## Work order:
When you reach the line with "30: (595, 525, 1.48)" in the data below, begin printing lines exactly, and stop once the line with "44: (517, 396, 1.46)" has been printed.

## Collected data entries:

=== Section Start ===

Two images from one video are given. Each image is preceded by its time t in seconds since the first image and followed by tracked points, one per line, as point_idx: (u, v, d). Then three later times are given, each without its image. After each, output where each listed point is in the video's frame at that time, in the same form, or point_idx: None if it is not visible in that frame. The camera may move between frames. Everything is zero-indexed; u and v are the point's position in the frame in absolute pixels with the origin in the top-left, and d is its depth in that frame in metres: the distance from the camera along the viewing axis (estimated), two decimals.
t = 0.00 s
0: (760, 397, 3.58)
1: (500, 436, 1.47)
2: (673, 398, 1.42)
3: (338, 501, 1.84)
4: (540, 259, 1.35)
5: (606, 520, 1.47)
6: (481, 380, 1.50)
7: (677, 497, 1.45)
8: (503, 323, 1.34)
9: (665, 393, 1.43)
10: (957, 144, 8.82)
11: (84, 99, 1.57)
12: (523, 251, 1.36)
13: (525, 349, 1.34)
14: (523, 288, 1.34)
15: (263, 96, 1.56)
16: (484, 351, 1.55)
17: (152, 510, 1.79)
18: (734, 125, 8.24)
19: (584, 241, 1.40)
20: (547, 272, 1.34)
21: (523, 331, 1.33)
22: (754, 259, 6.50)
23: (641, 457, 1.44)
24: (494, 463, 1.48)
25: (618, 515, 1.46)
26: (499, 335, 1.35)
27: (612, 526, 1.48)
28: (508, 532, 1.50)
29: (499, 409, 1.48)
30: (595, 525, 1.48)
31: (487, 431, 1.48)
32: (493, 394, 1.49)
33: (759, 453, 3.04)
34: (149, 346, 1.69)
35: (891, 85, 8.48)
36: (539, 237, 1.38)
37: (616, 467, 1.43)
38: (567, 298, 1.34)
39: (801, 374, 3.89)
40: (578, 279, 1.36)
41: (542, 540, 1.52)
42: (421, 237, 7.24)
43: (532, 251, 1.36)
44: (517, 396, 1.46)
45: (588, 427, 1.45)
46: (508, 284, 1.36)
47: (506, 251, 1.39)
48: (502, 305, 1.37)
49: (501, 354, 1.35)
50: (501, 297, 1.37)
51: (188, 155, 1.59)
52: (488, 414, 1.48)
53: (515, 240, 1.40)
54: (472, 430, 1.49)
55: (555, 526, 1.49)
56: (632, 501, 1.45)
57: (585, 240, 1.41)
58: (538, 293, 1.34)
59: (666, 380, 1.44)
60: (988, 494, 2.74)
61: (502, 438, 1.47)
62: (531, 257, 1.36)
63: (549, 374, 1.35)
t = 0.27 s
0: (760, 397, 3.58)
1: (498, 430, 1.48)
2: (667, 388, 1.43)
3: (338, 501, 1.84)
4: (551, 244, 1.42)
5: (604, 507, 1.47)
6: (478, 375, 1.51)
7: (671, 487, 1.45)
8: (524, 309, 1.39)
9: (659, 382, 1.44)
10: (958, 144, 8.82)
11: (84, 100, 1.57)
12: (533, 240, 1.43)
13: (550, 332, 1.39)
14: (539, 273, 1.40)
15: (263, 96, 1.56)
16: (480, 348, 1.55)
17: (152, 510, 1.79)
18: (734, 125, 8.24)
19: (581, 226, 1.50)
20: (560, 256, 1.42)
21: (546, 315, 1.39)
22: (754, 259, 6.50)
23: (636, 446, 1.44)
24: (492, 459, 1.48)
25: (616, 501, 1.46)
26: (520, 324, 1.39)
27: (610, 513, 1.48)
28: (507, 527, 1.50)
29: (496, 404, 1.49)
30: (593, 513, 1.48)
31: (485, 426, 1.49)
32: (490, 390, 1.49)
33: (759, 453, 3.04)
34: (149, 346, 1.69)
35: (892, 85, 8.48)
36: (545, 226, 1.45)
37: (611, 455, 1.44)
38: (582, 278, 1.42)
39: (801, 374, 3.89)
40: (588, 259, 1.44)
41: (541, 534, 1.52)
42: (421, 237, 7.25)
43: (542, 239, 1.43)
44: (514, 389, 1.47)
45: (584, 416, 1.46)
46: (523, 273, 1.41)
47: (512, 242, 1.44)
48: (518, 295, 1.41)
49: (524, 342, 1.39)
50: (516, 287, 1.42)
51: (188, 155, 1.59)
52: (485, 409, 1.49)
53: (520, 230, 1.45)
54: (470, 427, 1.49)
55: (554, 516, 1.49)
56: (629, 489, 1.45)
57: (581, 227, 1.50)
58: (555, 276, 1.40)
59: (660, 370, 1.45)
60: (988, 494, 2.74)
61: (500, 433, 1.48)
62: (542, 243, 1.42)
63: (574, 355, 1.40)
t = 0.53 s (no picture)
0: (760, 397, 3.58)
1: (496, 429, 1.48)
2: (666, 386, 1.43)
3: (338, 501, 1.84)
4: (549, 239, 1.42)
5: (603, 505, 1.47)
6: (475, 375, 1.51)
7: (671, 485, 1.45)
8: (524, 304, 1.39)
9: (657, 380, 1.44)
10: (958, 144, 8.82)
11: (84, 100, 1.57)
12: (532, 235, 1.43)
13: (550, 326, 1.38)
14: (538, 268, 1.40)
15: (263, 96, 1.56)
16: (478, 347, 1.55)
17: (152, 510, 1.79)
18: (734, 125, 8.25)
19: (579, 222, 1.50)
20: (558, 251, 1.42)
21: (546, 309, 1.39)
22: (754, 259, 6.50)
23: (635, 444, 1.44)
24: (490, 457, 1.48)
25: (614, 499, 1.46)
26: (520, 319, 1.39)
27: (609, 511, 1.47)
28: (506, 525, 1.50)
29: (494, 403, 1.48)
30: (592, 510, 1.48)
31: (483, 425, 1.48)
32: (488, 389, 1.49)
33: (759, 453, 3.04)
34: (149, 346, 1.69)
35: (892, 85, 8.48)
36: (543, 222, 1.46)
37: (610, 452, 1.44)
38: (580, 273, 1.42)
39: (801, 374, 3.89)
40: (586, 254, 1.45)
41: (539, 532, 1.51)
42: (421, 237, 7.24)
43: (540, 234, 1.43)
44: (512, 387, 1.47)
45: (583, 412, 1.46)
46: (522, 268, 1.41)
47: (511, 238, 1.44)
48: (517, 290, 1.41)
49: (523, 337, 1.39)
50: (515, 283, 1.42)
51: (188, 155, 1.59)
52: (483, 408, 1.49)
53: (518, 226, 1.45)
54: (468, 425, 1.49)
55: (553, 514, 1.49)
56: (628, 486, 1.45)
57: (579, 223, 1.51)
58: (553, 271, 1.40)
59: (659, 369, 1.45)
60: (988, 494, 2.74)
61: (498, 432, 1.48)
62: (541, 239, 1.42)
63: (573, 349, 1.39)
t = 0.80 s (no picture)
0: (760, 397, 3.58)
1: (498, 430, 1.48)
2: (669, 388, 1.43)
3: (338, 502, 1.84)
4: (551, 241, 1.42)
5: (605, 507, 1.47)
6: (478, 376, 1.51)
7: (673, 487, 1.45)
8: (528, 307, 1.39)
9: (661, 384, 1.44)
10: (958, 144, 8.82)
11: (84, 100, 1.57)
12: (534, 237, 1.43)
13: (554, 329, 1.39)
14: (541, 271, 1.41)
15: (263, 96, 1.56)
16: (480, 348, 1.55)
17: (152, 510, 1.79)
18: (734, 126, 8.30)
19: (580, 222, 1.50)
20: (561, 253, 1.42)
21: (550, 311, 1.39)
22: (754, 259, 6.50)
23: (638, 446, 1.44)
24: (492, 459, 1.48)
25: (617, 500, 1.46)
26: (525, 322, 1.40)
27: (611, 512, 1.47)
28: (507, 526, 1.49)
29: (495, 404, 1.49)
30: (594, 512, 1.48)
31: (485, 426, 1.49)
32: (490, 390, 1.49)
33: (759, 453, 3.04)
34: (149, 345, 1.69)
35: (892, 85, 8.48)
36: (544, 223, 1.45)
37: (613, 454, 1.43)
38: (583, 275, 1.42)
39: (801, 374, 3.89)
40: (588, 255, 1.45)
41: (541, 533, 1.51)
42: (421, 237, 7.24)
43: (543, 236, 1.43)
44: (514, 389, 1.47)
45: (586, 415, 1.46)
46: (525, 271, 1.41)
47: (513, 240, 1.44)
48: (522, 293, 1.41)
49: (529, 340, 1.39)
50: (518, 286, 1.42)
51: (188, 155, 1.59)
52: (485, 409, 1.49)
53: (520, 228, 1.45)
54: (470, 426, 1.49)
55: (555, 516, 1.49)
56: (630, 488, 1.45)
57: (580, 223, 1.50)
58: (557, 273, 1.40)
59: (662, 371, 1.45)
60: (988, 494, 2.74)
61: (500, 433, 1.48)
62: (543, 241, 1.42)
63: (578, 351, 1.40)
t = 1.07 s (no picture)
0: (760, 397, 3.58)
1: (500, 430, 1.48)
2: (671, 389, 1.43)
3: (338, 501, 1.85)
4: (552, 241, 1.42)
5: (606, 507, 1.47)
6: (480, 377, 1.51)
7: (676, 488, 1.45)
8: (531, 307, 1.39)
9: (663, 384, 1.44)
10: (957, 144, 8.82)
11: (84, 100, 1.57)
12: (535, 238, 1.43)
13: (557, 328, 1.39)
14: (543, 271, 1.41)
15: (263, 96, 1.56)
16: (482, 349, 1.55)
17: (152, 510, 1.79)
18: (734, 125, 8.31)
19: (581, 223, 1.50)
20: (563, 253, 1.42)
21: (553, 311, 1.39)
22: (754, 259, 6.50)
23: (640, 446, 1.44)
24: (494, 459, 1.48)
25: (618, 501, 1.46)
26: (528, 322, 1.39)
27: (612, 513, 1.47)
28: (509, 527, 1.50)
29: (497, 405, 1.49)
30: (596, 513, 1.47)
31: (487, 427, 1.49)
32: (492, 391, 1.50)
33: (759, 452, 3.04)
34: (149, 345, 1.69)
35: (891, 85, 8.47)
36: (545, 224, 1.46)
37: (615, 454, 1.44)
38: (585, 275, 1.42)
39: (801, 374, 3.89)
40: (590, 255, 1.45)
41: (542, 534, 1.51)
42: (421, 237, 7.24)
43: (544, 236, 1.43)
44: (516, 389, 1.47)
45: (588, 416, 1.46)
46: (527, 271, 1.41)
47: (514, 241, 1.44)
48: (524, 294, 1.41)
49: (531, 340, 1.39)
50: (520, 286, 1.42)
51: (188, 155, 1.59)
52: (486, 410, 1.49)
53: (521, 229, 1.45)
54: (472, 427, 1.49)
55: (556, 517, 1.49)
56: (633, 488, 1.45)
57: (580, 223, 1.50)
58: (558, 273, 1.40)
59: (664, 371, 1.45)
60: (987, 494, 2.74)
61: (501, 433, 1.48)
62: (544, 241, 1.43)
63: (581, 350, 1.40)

=== Section End ===
=== Section Start ===

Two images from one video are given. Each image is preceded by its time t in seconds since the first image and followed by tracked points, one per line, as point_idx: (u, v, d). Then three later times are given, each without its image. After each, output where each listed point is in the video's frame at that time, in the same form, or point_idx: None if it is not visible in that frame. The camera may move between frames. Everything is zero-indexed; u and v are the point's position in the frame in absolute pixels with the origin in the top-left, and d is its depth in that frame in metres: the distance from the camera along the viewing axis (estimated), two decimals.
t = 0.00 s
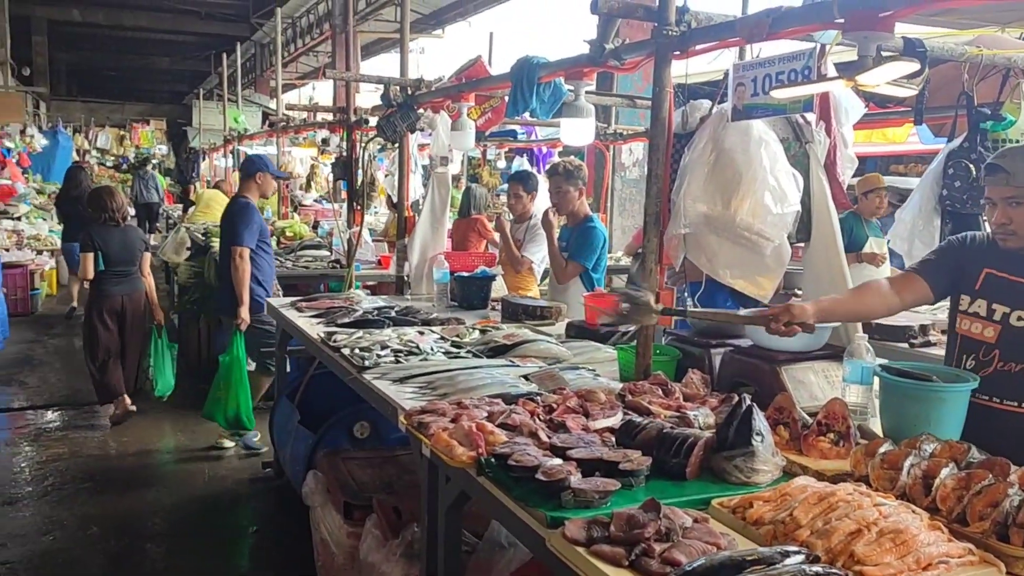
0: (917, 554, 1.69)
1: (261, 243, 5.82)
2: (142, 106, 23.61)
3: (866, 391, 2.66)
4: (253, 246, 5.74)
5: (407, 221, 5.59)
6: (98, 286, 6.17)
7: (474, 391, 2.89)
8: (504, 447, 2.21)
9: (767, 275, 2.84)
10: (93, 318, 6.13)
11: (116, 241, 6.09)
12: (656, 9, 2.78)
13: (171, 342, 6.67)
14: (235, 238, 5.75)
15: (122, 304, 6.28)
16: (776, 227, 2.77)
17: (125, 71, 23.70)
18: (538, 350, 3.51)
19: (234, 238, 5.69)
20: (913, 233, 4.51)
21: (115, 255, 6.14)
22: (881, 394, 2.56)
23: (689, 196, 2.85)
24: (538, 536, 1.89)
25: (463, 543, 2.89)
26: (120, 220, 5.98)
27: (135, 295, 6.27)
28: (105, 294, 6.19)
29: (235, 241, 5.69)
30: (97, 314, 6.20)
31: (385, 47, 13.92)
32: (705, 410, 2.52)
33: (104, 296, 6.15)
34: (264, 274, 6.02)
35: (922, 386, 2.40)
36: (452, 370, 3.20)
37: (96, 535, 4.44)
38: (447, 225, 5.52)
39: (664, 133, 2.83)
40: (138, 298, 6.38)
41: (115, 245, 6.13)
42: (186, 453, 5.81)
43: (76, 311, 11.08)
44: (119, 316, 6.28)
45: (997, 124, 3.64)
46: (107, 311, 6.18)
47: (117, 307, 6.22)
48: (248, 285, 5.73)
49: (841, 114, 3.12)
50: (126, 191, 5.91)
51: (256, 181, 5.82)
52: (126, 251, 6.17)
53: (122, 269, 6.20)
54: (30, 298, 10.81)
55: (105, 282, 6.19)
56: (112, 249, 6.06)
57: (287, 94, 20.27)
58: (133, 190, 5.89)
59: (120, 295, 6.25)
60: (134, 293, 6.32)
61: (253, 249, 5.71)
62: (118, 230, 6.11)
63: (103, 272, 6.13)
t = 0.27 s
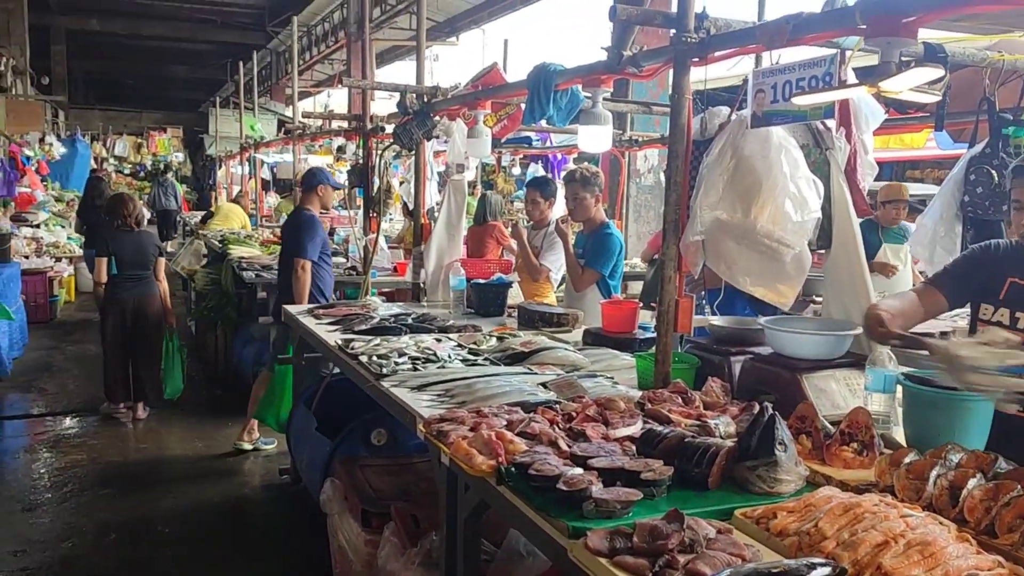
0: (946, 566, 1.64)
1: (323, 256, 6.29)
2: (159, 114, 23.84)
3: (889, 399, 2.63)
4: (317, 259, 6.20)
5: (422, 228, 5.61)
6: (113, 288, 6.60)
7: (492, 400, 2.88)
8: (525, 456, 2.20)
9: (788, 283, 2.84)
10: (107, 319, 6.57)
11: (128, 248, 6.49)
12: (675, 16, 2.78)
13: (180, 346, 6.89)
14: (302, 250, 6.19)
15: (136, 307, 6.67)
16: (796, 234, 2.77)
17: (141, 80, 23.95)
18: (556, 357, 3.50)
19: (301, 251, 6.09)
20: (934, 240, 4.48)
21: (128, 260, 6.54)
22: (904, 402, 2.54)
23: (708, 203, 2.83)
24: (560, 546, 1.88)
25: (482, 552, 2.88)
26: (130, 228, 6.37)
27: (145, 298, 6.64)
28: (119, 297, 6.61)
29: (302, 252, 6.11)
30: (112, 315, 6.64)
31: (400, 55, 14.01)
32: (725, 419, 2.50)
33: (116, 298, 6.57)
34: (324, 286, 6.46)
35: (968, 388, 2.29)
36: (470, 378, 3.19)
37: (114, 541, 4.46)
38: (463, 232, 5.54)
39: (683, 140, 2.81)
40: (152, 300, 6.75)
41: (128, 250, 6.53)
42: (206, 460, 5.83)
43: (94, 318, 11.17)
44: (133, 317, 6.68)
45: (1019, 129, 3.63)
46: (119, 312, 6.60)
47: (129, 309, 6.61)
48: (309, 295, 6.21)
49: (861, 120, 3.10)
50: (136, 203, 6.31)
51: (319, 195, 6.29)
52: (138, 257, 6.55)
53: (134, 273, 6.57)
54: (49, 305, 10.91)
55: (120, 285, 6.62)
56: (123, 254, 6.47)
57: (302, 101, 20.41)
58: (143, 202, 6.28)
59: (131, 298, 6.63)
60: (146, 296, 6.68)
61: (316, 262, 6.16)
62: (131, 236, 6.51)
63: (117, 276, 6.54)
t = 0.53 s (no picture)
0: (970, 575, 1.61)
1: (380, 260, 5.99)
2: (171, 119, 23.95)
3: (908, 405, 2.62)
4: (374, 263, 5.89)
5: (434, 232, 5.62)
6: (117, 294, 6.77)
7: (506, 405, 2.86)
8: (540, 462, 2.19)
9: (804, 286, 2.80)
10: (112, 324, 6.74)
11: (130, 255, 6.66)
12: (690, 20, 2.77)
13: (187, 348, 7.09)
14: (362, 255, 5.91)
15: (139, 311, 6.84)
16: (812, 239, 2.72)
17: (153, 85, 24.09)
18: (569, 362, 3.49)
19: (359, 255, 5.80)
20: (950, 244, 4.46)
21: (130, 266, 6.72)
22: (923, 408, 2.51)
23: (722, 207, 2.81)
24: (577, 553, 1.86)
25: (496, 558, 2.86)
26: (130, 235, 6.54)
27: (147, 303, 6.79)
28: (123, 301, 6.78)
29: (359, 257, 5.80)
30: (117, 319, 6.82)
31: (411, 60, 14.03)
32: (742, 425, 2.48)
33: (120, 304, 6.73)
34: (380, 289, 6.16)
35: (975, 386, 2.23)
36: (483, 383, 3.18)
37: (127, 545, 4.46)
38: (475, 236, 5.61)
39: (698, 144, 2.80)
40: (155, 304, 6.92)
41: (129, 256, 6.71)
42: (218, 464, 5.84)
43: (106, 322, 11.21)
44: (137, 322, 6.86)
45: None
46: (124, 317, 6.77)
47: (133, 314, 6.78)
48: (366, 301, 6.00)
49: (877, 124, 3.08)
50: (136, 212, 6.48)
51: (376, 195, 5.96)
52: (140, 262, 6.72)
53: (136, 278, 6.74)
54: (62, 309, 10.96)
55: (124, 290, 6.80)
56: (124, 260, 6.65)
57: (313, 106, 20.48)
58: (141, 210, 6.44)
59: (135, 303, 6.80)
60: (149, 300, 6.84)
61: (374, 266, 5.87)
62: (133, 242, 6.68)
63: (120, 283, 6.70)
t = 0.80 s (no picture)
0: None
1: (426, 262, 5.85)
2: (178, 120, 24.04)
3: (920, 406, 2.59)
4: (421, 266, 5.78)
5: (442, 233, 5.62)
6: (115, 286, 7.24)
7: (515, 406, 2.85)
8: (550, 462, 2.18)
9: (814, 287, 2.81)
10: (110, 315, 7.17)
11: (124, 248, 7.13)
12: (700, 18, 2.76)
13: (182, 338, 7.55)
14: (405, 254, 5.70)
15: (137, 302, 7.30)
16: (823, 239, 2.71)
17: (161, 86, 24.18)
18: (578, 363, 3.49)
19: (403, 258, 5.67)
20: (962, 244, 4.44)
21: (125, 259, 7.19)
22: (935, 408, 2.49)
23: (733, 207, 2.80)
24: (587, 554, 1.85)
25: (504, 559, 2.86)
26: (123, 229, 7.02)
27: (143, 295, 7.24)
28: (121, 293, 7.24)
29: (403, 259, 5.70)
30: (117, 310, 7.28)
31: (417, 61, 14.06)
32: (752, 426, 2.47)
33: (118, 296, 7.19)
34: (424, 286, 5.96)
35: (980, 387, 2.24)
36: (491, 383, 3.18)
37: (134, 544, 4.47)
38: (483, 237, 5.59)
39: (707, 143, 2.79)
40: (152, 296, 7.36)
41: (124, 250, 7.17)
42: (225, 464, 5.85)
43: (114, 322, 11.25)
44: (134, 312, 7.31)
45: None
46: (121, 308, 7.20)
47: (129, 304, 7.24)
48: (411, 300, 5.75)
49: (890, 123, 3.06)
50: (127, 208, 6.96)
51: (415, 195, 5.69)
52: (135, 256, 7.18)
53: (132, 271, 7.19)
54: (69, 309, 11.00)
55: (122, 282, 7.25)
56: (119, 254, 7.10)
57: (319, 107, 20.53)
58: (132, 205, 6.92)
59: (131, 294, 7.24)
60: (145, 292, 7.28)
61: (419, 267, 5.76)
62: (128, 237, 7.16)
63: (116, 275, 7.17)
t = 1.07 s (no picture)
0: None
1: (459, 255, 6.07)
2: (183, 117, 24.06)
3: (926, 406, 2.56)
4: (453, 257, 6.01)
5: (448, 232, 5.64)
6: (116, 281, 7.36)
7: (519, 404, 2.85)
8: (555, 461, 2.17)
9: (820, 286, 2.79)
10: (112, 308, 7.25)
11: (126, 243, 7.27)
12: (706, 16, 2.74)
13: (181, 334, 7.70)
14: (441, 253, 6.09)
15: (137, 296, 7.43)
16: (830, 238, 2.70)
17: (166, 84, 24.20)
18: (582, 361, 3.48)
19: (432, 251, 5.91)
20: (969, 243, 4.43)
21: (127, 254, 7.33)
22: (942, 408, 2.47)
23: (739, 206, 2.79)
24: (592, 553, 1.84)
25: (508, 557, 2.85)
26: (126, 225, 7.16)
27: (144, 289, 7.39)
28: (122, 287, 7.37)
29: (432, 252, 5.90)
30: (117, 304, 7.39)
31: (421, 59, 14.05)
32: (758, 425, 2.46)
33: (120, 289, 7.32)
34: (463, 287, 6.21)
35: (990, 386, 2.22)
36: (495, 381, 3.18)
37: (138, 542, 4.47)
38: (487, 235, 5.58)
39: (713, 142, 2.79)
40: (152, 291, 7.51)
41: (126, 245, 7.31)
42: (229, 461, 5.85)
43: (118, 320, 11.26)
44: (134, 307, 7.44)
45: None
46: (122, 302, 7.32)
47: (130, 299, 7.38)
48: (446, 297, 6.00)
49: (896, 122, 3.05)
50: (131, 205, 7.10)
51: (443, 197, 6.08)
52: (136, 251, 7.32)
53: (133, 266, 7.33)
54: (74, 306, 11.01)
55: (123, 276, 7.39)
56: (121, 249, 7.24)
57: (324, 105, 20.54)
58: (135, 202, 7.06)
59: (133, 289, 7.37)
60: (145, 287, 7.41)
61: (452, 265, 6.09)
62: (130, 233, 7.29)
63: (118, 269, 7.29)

=== Section End ===

## Written answer:
30: (595, 525, 1.48)
31: (487, 431, 1.48)
32: (493, 394, 1.49)
33: (759, 453, 3.04)
34: (149, 346, 1.69)
35: (891, 85, 8.48)
36: (539, 237, 1.38)
37: (616, 467, 1.43)
38: (567, 298, 1.34)
39: (801, 374, 3.89)
40: (578, 279, 1.36)
41: (542, 540, 1.52)
42: (421, 237, 7.24)
43: (532, 251, 1.36)
44: (517, 396, 1.46)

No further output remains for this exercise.